March 31, 2012

City of Chicago, ComEd and Cubs Ready to Turn Off the Lights to Celebrate Earth Hour

Wrigley Field Marquee Set to Go Dark for One Hour to Raise Awareness About Climate Change

Mayor's Press Office    312.744.3334

CHICAGO - Residents, municipalities and businesses throughout Chicago and Illinois will commemorate Earth Hour tonight by switching off non-essential lights for one hour.  Now in its sixth year, Earth Hour is the world’s largest voluntary, simultaneous environmental action event.

The highlight of each Earth Hour is seeing a local iconic landmark go dark for one hour.  This year, the City of Chicago, ComEd and the Chicago Cubs will celebrate Earth Hour Illinois with a symbolic “lights out” event under the Wrigley Field marquee.  Officials representing local government agencies, ComEd and the Cubs will turn off the historic marquee on Saturday night with a ceremonial light switch at 8:30 p.m.

"Promoting sustainability and improving the quality of life for all Chicagoans is a key focus of my administration,” said Mayor Rahm Emanuel.  “Earth Hour shows our commitment to being environmentally proactive and working with the business community to promote sustainable practices and foster economic opportunity throughout the city.”

The City of Chicago will be turning off nonessential lighting in City Hall, the Cultural Center, Public Safety Headquarters, and additional city facilities.

Wrigley Field is one of hundreds of other buildings, institutions and landmarks throughout Chicago that will turn off their exterior lights in support of Earth Hour Illinois.  Other recognizable Chicago buildings participating in Earth Hour Illinois include Chase Tower, James R. Thompson Center, and Willis Tower.  In Springfield, the Capitol Building and the Governor's Mansion will go dark for the hour.
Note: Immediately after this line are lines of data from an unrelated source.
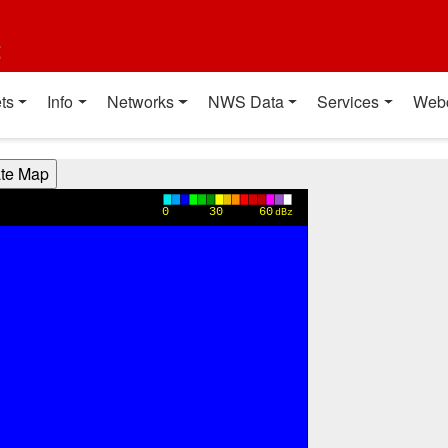
t
ts
Info
Networks
NWS Data
Services
Web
“It may seem ironic that ComEd—a company in the business of delivering power—would be supporting an initiative to reduce energy use,” said Fidel Marquez, senior vice president of Governmental and External Affairs and chief governmental and community affairs officer, ComEd. “As a good corporate citizen, ComEd is committed to conserving resources and helping mitigate climate change. It’s not just what we can do as businesses and communities, but what each person can do to conserve resources and manage energy usage, to create robust, sustainable future.”

“This is the fifth consecutive year the Cubs have participated in Earth Hour which reflects our commitment to being a good neighbor and community partner,” said Mike Lufrano, Cubs executive vice president, community affairs.  “Earth Hour is a great example of how a simple event like turning off the Wrigley Field marquee can start a conversation about conservation and inspire people to bring change.” 
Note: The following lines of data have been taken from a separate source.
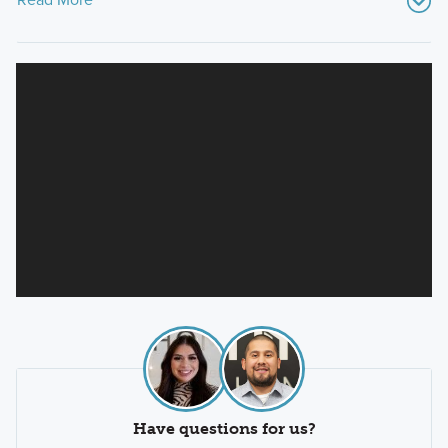
Have questions for us?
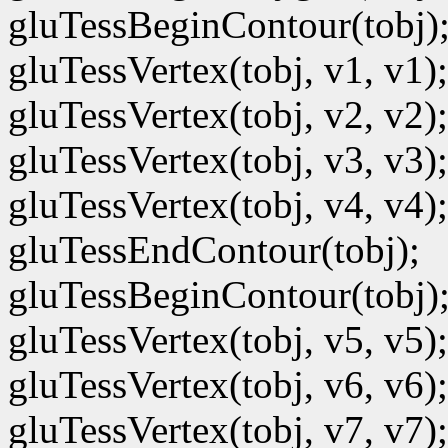
gluTessBeginContour(tobj)
gluTessVertex(tobj, v1, v1);
gluTessVertex(tobj, v2, v2);
gluTessVertex(tobj, v3, v3);
gluTessVertex(tobj, v4, v4);
gluTessEndContour(tobj);
gluTessBeginContour(tobj)
gluTessVertex(tobj, v5, v5);
gluTessVertex(tobj, v6, v6);
gluTessVertex(tobj, v7, v7);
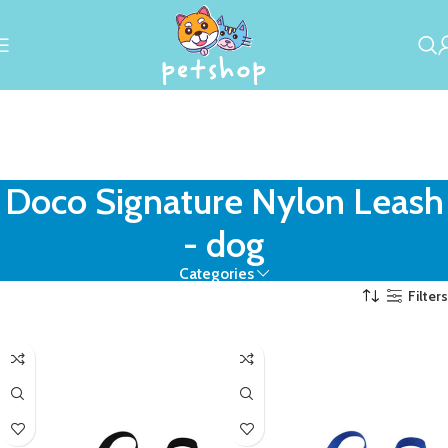
Doco Signature Nylon Leash
- dog
Categories
Filters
In the Chicagoland area, dozens of municipalities throughout the region are committed to going dark during Earth Hour Illinois.  Communities making the pledge include Batavia, Buffalo Grove, Dekalb, Highland Park, Lisle, Lockport, Lombard, Mount Prospect, Niles, Roselle, and Wilmette.

Last year’s celebration of Earth Hour was the biggest in the campaign's history.  It took place in more than 5,250 cities, reaching 1.8 billion people in 135 countries across all seven continents.  Last year’s ‘lights out’ events included some of the world’s most recognized landmarks, including the Forbidden City, Eiffel Tower, Buckingham Palace, Golden Gate Bridge, Table Mountain, Christ the Redeemer statue and Sydney Opera House.  All are expected to go dark again this year.

ComEd’s sponsorship of Earth Hour supports the company’s focus on environmental programs and energy-efficiency education and action.  Earth Hour is a component of Exelon 2020, a strategy developed by ComEd’s parent company, Exelon, to reduce, offset, or displace more than 15 million metric tons of greenhouse gas emissions per year by 2020.  ComEd also provides households and businesses energy-efficiency tips at

Created by the World Wildlife Fund in 2007, Earth Hour is celebrated across the globe as households, businesses, and landmarks symbolically switch off their non-essential lights for one hour to raise awareness about climate change.